Seitentext:
- - -

Die Kommunikation mit Hilfe von Videokonferenzen, Web-Seminaren und Live-Streaming hat uns die Erfahrung machen lassen, mit unseren Kolleg*innen und Mitmenschen vermehrt über Bildschirme und Mikrofone zu kommunizieren. Geworfen in ihre Privaträume konnte das manchmal mit einer befremdlichen Art von Intimität verbunden sein. Gleichzeitig sind sie uns auch noch nie so fremd und unecht vorgekommen.
In der Zeit der Corona-Krise findet ein Großteil des Lebens über Computer und Smartphones statt. Wir scheinen uns nun schlussendlich in den Homo medialis verwandelt zu haben. Wir sind vollends der Sprache, den Zeichen und Bildern verfallen.
Homo socialis
Und doch mussten wir die Erfahrung machen, dass uns auf beiden Seiten des Schirms etwas fehlte. Nämlich die physische Anwesenheit von Menschen. Was wir sonst als absolut selbstverständlich hingenommen haben, wirkt in seiner Abwesenheit plötzlich befremdlich.
Ein unmittelbares menschliches Feedback zu haben, ist vor allem bei Live-Sendungen und Kulturveranstaltungen ein unverzichtbarer Bestandteil des Veranstaltungskonzepts. Man hat sich eben gerade gegen ein disperses Publikum entschieden. Gerade auch im Sport ist ein echtes Publikum von entscheidender Bedeutung. Man denke hierbei nur an die Phänomene der „sozialen Aktivierung“ oder der „Gruppenleistung“.

- - -

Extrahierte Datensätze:
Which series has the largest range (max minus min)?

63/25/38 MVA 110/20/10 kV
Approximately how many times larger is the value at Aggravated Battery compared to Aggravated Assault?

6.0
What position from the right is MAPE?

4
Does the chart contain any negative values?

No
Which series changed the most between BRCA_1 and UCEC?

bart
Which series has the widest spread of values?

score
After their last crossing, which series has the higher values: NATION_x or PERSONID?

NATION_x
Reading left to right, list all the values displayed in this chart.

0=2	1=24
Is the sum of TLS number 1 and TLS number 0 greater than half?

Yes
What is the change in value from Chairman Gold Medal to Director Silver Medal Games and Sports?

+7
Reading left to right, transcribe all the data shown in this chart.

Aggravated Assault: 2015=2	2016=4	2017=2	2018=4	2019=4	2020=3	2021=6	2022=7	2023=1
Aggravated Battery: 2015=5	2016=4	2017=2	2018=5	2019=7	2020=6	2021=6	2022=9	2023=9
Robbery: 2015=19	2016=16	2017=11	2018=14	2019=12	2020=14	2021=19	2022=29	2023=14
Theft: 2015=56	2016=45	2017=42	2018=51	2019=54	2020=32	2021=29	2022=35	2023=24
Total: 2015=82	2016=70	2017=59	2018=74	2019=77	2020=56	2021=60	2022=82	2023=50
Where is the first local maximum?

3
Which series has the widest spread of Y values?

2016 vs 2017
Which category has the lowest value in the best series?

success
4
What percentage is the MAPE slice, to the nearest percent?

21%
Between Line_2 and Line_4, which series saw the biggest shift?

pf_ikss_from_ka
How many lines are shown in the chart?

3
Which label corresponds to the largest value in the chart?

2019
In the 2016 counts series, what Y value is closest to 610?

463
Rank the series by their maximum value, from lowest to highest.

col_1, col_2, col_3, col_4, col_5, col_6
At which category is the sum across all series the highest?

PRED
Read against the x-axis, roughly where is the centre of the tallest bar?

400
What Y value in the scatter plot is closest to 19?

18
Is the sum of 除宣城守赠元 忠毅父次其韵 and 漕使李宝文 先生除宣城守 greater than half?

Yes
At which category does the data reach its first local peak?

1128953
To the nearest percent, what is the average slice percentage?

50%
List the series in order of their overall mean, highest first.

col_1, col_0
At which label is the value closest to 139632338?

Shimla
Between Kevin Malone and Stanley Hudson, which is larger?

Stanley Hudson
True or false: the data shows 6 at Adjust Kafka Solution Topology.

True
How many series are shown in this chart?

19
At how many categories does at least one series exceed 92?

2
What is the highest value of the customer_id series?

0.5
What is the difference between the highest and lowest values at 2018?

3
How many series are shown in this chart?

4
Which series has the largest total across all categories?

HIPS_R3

- - -

Arbeitsfragen:
1 – Wie lautet der Abschnitt aus dem Text über Kommunikation in der Corona-Krise, der mit den Worten „Die Kommunikation mit“ beginnt und mit „und unecht vorgekommen.“ endet, wenn darin „Bildschirme“ durch „Monitore“ ersetzt wird?
2 – Wie lässt sich der Text über Kommunikation in der Corona-Krise nach seinem letzten Satz weiterführen? Schreibe den nächsten Abschnitt.
Die Datensätze stammen aus einer anderen Quelle.

Schriftliche Antworten:
1 –
Die Kommunikation mit Hilfe von Videokonferenzen, Web-Seminaren und Live-Streaming hat uns die Erfahrung machen lassen, mit unseren Kolleg*innen und Mitmenschen vermehrt über Monitore und Mikrofone zu kommunizieren. Geworfen in ihre Privaträume konnte das manchmal mit einer befremdlichen Art von Intimität verbunden sein. Gleichzeitig sind sie uns auch noch nie so fremd und unecht vorgekommen.

2 –
Leere Studios, Konzerthäuser und Stadien wirken zudem unheimlich und ohne Publikum auch irgendwie sinnlos und absurd. Helge Schneider etwa hat ein Video-Statement abgegeben, in dem er sich gegen Auftritte ohne Publikum ausspricht. Die Resonanz sei absolut essentiell bei seiner Arbeit, sagt er, daher ist er zu der Entscheidung gekommen: „Meine Idee ist, erst wieder aufzutreten, wenn alle Freiheiten wieder da sind.“
Homo emotionalis
Gewissermaßen sind die Resonanz der Masse und der Verstoß gegen auferlegte Regeln die beiden Triebfedern der sogenannten Hygiene-Demos gewesen. Echte soziale Kontakte zu haben, wurde plötzlich als Akt der Befreiung empfunden. Es mag eine steile These sein, aber vielleicht ist die eigentliche Motivation dahinter das Bedürfnis nach einem Gefühl von Geborgenheit gewesen.
Das würde auch erklären, warum es den Teilnehmenden egal war, mit wem sie gemeinsam demonstrieren gingen. Außerdem wirkten die vorgeschobenen politischen Gründe meistens konstruiert oder völlig an den Haaren herbeigezogen.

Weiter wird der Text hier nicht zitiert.